■ DOCUMENT PASSAGE

[Dnsmasq-discuss] refused responses for simple hostnames, domain-needed, and no upstream servers

Simon Kelley simon at thekelleys.org.uk
Tue Jan 19 21:30:07 GMT 2016


On 17/01/16 23:18, Legacy, Allain wrote:
> Hi, We have noticed an inconsistency in how dnsmasq responds to
> queries for simple hostnames (no dots) depending on whether there are
> any configured upstream servers or not.   I am unsure if this is
> because we have misconfigured something, whether we are trying to do
> something that is not supported (or shouldn't be attempted), or if
> there is a bug in dnsmasq.
> 
> The scenario we are trying to implement is as follows.
> 
> +  We have a system with several nodes on the same private network.
> Most of the nodes have addresses assigned by dnsmasq via DHCP while a
> select few of those nodes have addresses in /etc/hosts on the node
> running dnsmasq.
> 
> +  The hostname of each node are simple hostnames with no domain
> (e.g.,  "server1", "server2", etc. ).
> 
> +  Some of the nodes have an IPv4 or IPv6 address while others have
> both IPv4 and IPv6.
> 
> +  Clients running on each node will attempt to resolve their peer
> node names with commands such as "curl http://server1/foobar.txt",
> "ping6 server10",  "dig server2 any", and so on.
> 
> +  Clients have a simple /etc/resolv.conf file with only the IP
> address of the server running dnsmasq.  The resolv.conf has no
> default search domain.
> 
> +  We support allowing the dnsmasq server to be configured with
> additional upstream servers if the situation requires accessing DNS
> over the system's public network interface.
> 
> +  The dnsmasq server is configured with the "domain-needed" option
> so that requests for nodes that have not been configured yet do not
> get forwarded to upstream servers (if configured).
> 
> 
> Here is the issue.
> 
> When we test with only IPv4 address throughout the system everything
> works as expected and we do not see any obvious issues or errors.
> 
> When we test with a mixture of IPv4, IPv6 or both IPv4 and IPv6
> addresses on the nodes we see failures to resolve our simple
> hostnames.  The failures manifest themselves as typical "cannot
> resolve hostname... " errors from whatever client is being run at the
> time.   The failures don't happen on all nodes but we have been able
> to correlate the failures to those nodes that have an IPv6 address
> but have no IPv4 address.   ...and this only happens when we have no
> upstream servers configured; if we configure some upstream servers
> then there are no failures.

■ DATA
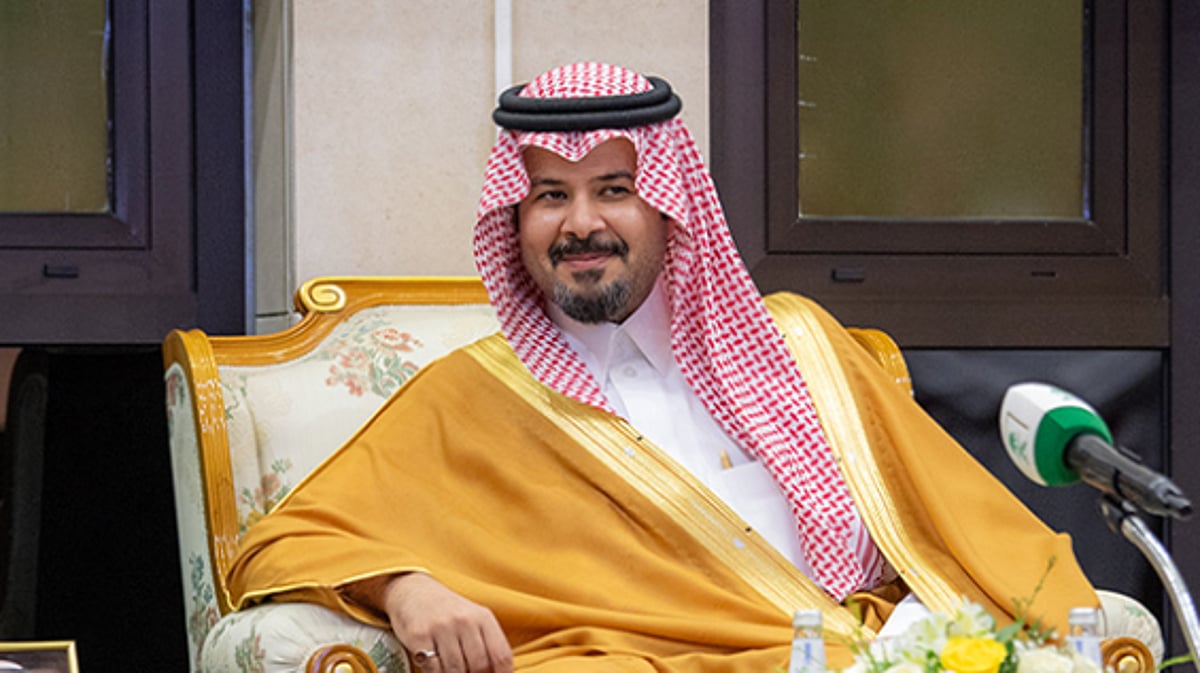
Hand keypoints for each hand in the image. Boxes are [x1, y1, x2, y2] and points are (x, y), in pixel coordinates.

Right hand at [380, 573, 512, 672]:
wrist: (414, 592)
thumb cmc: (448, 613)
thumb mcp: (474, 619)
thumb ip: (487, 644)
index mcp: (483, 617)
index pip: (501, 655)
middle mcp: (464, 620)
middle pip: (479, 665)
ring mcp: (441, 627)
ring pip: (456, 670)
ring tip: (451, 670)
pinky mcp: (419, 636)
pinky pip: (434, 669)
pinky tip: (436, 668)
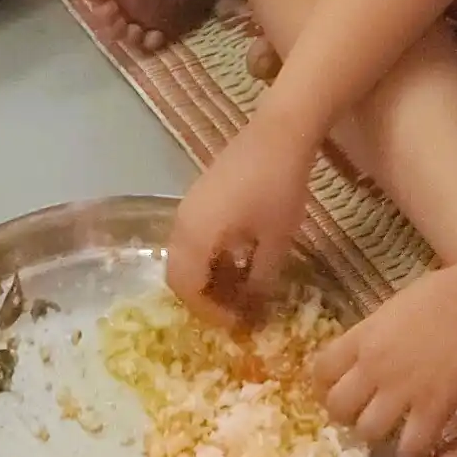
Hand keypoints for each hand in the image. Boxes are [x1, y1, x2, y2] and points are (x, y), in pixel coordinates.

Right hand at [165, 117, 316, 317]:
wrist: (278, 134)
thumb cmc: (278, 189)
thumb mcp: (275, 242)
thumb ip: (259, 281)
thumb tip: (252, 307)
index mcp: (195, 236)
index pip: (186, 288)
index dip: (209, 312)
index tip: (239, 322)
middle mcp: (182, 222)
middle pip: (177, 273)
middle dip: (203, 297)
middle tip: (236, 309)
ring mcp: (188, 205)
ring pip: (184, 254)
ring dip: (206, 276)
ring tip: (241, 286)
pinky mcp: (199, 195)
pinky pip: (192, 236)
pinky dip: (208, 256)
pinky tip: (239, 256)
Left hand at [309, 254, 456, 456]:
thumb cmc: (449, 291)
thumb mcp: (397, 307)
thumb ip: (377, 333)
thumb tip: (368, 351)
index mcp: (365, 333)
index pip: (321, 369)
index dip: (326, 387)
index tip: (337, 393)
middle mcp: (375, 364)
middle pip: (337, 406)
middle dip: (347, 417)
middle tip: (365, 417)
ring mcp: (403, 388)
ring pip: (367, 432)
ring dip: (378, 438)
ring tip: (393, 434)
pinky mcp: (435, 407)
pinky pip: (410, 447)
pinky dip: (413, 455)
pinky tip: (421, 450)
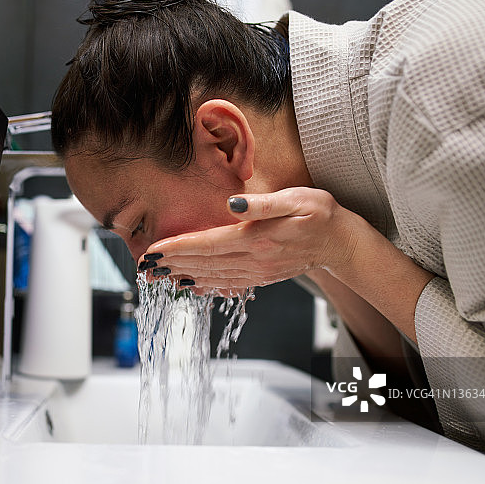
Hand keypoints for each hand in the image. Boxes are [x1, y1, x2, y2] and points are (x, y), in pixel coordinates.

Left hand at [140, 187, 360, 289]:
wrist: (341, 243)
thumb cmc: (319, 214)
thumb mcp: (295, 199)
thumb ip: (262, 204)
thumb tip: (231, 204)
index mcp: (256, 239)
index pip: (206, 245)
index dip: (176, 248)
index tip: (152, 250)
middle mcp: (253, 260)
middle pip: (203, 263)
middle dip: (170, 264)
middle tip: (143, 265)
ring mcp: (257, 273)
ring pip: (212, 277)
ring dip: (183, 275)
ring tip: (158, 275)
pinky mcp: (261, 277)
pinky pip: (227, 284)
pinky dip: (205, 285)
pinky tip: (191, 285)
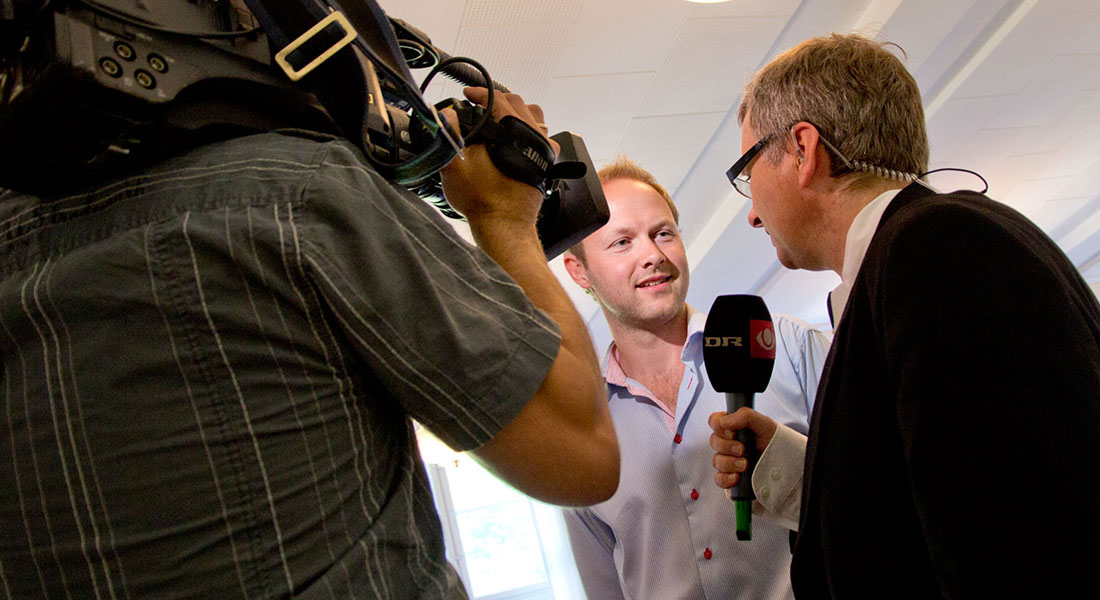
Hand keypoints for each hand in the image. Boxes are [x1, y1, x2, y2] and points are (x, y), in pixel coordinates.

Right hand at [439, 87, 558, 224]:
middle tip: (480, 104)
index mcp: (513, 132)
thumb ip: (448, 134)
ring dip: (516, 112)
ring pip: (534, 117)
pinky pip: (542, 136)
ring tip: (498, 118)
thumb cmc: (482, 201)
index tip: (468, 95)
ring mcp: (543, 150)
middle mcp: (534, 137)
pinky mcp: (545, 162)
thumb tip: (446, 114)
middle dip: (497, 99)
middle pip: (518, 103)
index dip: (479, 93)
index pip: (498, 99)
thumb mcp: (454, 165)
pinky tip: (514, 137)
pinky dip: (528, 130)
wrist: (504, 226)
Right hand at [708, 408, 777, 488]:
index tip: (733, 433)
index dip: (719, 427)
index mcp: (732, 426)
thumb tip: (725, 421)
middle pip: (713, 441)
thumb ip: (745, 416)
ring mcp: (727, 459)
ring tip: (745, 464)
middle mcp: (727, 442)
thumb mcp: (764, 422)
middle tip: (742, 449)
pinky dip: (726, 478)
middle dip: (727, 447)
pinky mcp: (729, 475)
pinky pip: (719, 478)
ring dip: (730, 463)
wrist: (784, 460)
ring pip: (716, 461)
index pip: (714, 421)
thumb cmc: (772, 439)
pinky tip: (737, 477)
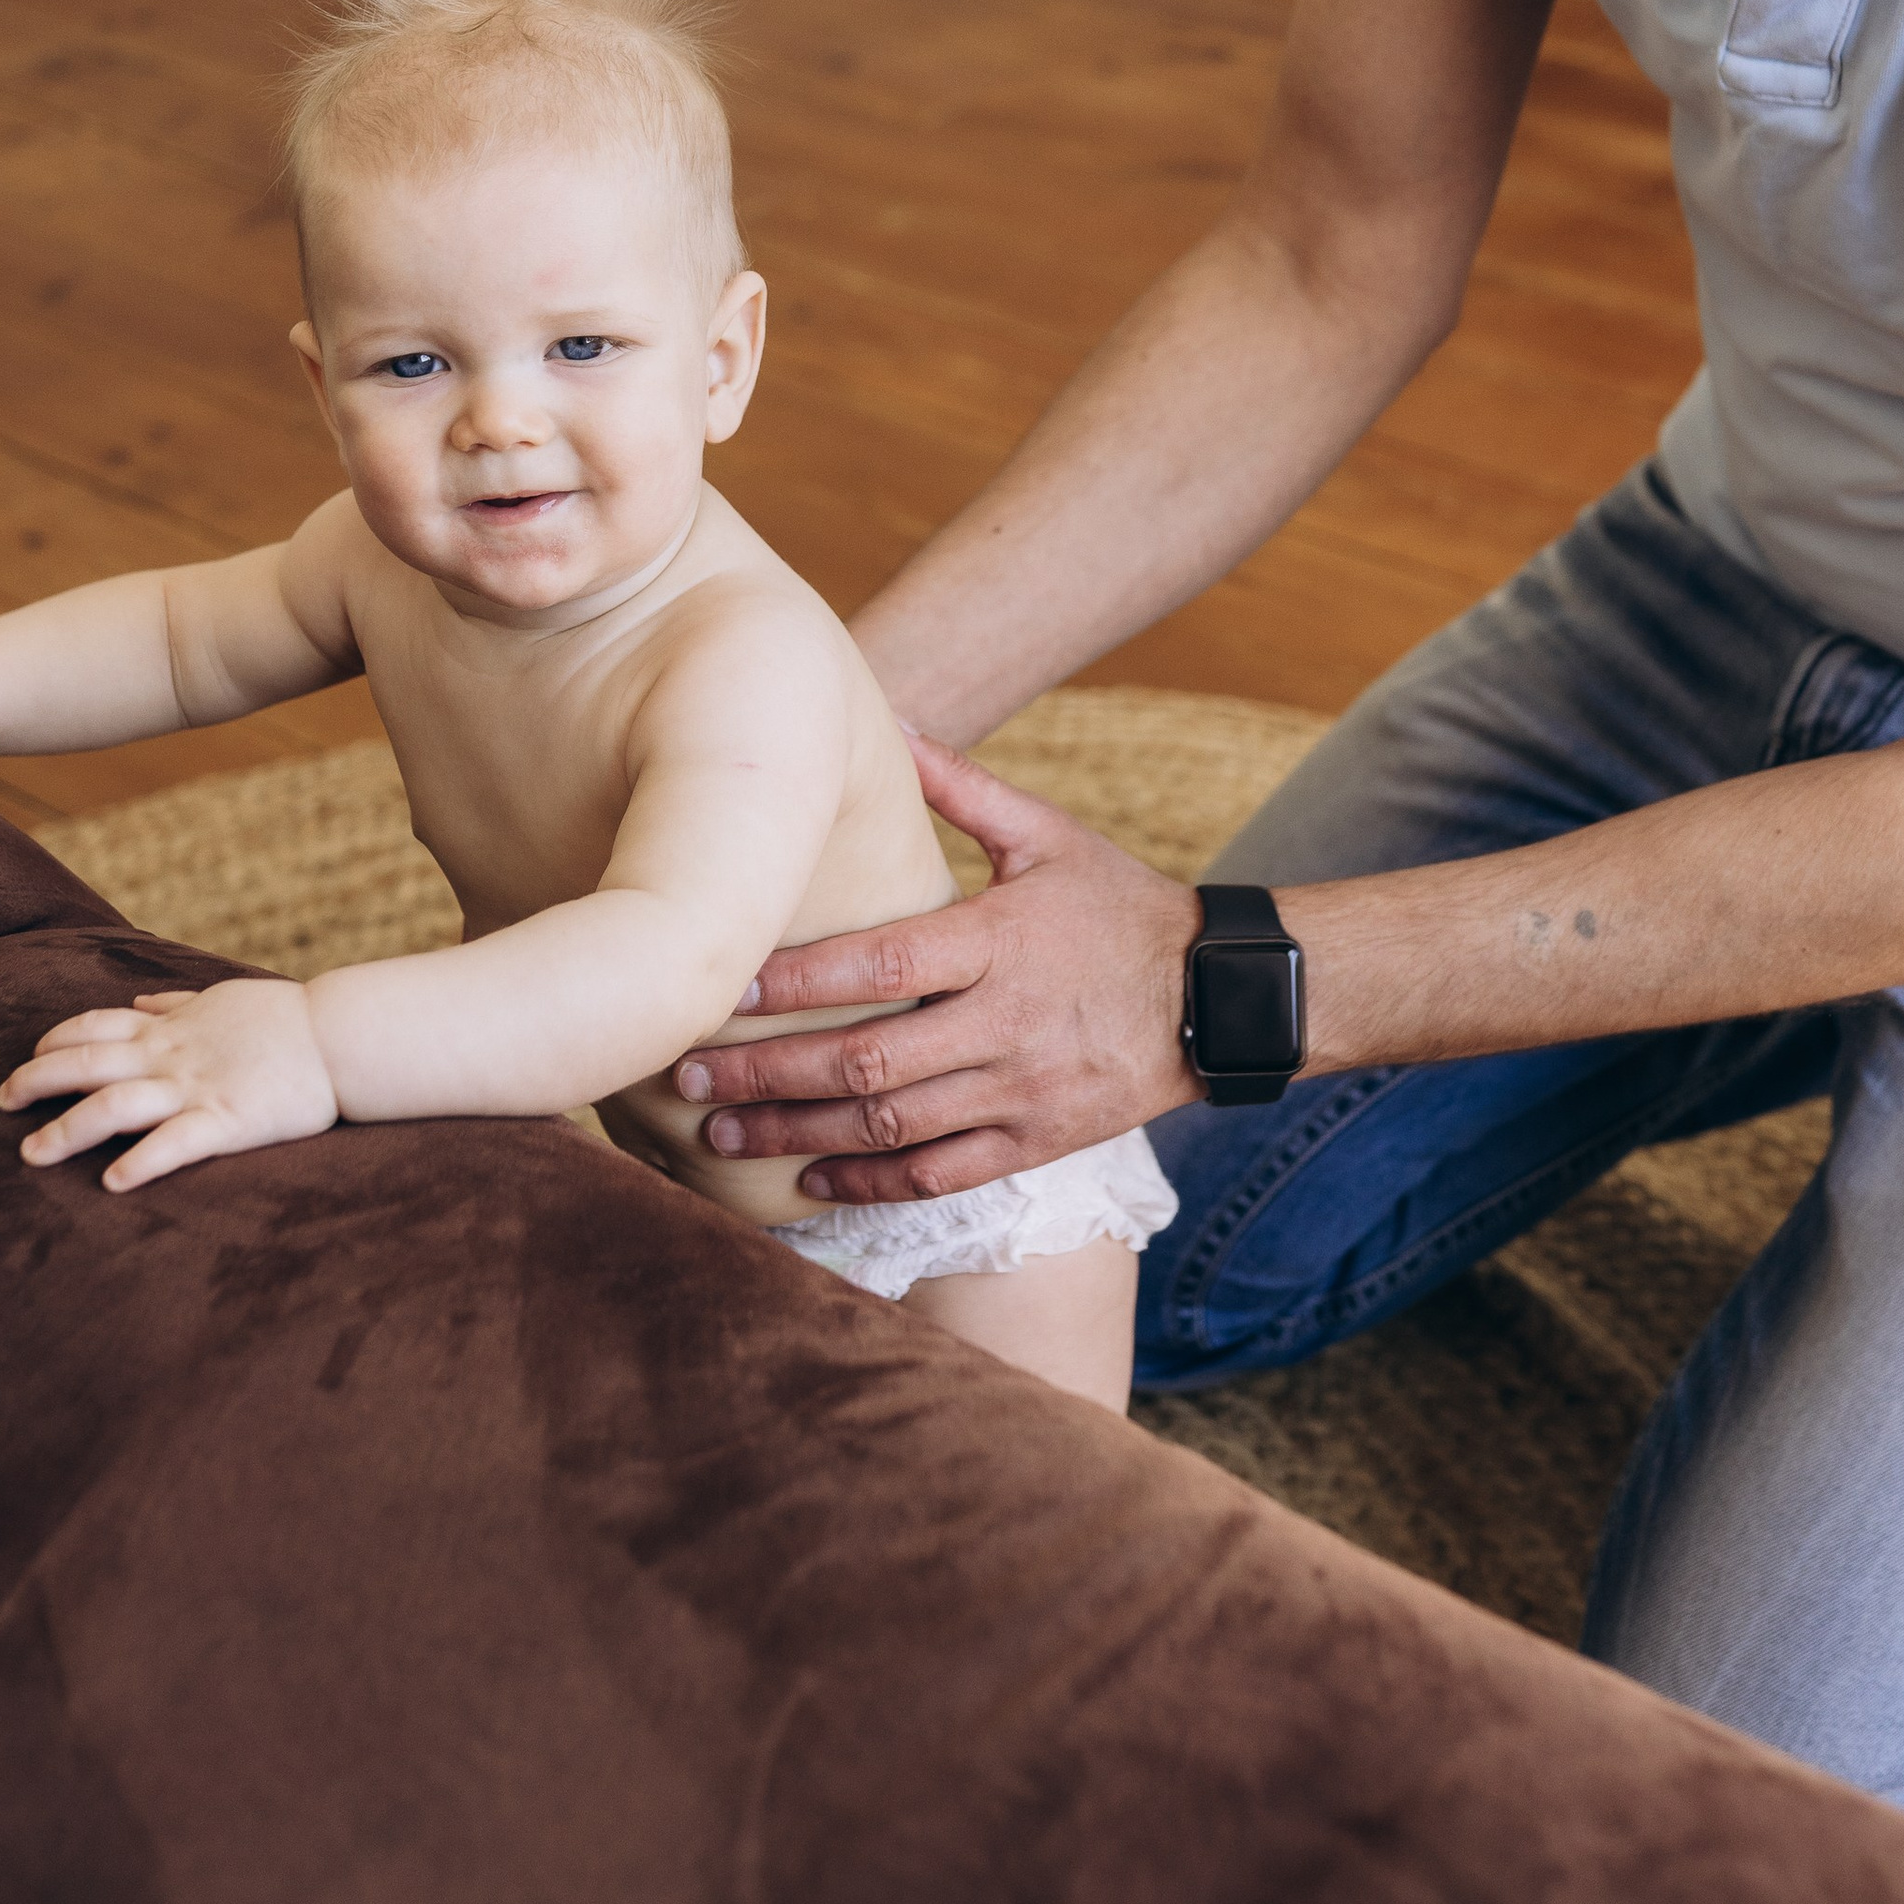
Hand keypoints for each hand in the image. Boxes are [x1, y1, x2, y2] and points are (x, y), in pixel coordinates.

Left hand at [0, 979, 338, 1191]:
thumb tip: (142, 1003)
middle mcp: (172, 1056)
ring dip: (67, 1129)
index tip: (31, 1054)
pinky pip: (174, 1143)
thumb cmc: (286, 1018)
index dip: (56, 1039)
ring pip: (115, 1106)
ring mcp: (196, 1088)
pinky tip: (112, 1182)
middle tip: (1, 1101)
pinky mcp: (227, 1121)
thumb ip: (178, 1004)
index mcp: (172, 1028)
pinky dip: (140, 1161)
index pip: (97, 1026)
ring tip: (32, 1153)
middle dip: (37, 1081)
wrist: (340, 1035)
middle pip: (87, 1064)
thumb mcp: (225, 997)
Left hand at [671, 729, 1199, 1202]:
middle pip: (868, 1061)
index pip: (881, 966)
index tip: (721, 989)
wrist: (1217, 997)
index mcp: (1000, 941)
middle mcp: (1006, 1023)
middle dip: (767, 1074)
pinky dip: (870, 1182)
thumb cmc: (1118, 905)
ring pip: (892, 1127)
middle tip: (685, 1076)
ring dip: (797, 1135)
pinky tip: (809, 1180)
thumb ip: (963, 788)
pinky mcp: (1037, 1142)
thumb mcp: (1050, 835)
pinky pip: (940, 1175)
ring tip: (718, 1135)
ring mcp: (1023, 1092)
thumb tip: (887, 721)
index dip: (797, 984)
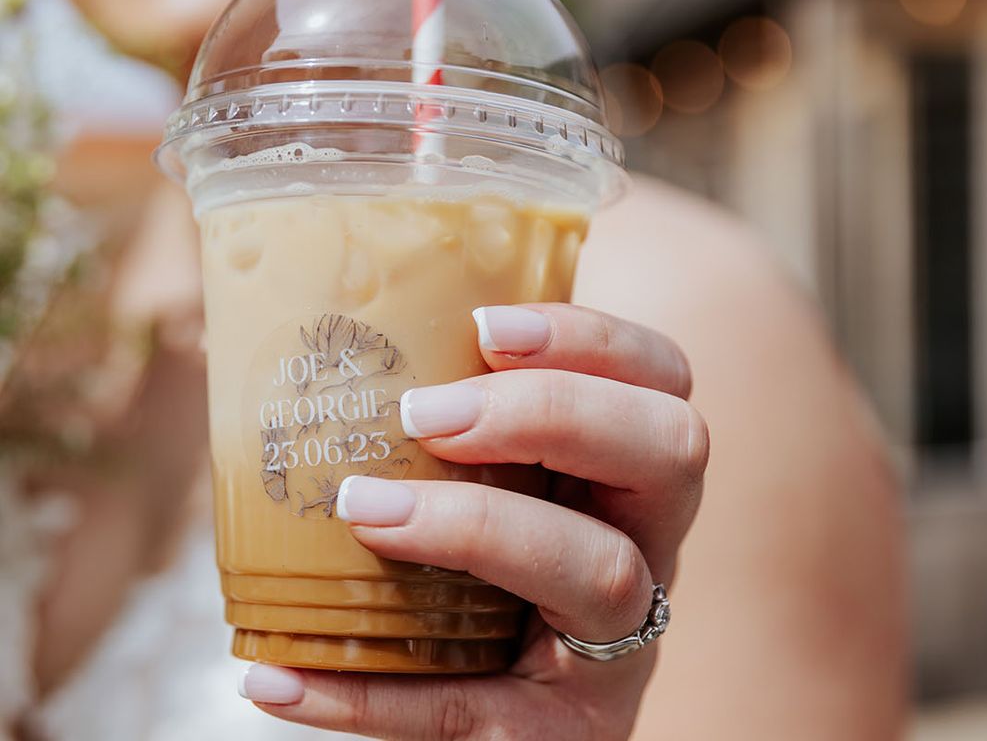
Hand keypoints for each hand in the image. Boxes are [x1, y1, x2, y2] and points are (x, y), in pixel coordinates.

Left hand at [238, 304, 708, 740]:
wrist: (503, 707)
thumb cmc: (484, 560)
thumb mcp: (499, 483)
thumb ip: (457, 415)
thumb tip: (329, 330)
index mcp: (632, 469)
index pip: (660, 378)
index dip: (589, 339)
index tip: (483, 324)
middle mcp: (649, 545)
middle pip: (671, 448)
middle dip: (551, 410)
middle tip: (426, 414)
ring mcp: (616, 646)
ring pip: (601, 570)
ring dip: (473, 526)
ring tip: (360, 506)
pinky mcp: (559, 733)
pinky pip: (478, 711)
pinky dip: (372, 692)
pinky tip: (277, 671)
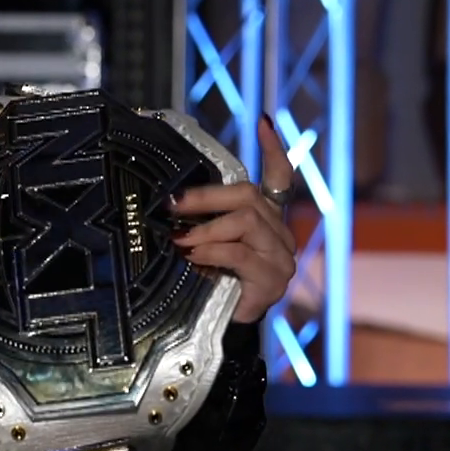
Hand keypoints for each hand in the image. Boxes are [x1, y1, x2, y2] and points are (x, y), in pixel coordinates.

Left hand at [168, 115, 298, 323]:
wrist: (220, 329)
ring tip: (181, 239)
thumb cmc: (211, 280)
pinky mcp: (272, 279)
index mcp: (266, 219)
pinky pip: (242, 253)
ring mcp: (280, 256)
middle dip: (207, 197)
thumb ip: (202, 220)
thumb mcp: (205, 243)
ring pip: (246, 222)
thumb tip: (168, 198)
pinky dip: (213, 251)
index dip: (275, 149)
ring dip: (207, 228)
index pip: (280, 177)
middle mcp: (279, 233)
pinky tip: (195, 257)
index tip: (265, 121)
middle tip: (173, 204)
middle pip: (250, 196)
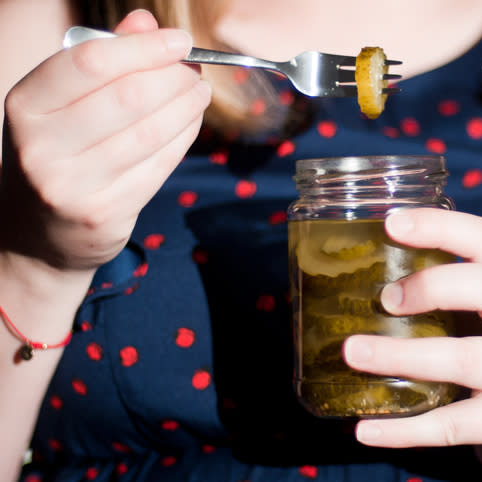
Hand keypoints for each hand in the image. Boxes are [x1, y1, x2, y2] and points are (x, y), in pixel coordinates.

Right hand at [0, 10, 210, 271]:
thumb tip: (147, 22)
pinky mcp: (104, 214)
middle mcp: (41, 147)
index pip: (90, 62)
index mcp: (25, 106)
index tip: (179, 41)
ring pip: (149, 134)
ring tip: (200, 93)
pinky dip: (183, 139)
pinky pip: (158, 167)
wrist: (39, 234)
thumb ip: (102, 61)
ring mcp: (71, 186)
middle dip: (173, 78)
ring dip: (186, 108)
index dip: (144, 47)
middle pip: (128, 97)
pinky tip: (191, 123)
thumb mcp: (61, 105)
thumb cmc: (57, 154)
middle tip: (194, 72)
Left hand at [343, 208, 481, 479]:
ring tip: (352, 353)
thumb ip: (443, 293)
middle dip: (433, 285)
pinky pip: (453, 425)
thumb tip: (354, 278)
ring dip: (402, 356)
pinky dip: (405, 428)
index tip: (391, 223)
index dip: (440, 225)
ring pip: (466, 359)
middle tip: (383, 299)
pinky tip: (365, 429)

■ PROBLEMS TO SOLVE
A - Rewrite the stretch of the dnsmasq mailing-list post from "On 17/01/16 23:18, Legacy, Allain" through "is as follows.", changing "dnsmasq" to "the DNS forwarder".
B - Continue the mailing-list post about dnsmasq failing to resolve simple hostnames, starting after its final sentence.

■ YOUR WRITTEN ANSWERS
A -
On 17/01/16 23:18, Legacy, Allain wrote:
> Hi, We have noticed an inconsistency in how the DNS forwarder responds to
> queries for simple hostnames (no dots) depending on whether there are
> any configured upstream servers or not.   I am unsure if this is
> because we have misconfigured something, whether we are trying to do
> something that is not supported (or shouldn't be attempted), or if
> there is a bug in the DNS forwarder.
> 
> The scenario we are trying to implement is as follows.

B -
> 
> Running tcpdump and strace on a commands such as "curl
> http://server1/foobar.txt" we noticed that the client DNS resolver
> sends out both an A query and AAAA query.  This is normal as we do
> not want to force a "-4" or "-6" option on any clients as we want
> either IPv4 or IPv6 addresses to be returned without needed to know
> ahead of time what to ask for.    The tcpdump traces shows that a
> response is returned for both the A and AAAA query.  The A has a
> status of REFUSED while the AAAA has a valid response with the
> expected IPv6 address.   Looking at the client DNS resolver code
> (glibc getaddrinfo()) we have noted that if the first response
> returned has a "REFUSED" response then the operation is aborted
> without considering the AAAA response.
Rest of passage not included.